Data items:
══════════
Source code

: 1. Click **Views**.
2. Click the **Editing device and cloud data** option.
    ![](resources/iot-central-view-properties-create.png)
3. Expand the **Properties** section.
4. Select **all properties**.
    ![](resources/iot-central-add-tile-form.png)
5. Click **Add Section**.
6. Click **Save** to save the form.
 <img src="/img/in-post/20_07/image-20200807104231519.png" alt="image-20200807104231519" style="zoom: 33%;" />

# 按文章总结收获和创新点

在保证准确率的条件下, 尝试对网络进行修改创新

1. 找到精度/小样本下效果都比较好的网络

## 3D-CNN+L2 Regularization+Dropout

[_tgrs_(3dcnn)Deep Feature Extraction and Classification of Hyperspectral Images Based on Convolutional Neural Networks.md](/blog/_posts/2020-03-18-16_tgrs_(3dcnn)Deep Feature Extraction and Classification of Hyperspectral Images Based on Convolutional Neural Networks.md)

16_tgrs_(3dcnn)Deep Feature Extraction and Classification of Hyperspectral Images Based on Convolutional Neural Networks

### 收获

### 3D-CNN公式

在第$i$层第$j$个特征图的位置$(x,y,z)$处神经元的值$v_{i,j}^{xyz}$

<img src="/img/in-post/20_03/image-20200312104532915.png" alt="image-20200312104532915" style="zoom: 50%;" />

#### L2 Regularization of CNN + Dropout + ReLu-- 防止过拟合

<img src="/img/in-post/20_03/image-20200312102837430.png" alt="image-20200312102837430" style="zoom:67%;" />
══════════
**Activity**
Copy out the lines of the records above in which the string "zoom" appears.

**Worked solution**
 <img src="/img/in-post/20_07/image-20200807104231519.png" alt="image-20200807104231519" style="zoom: 33%;" />
<img src="/img/in-post/20_03/image-20200312104532915.png" alt="image-20200312104532915" style="zoom: 50%;" />
<img src="/img/in-post/20_03/image-20200312102837430.png" alt="image-20200312102837430" style="zoom:67%;" />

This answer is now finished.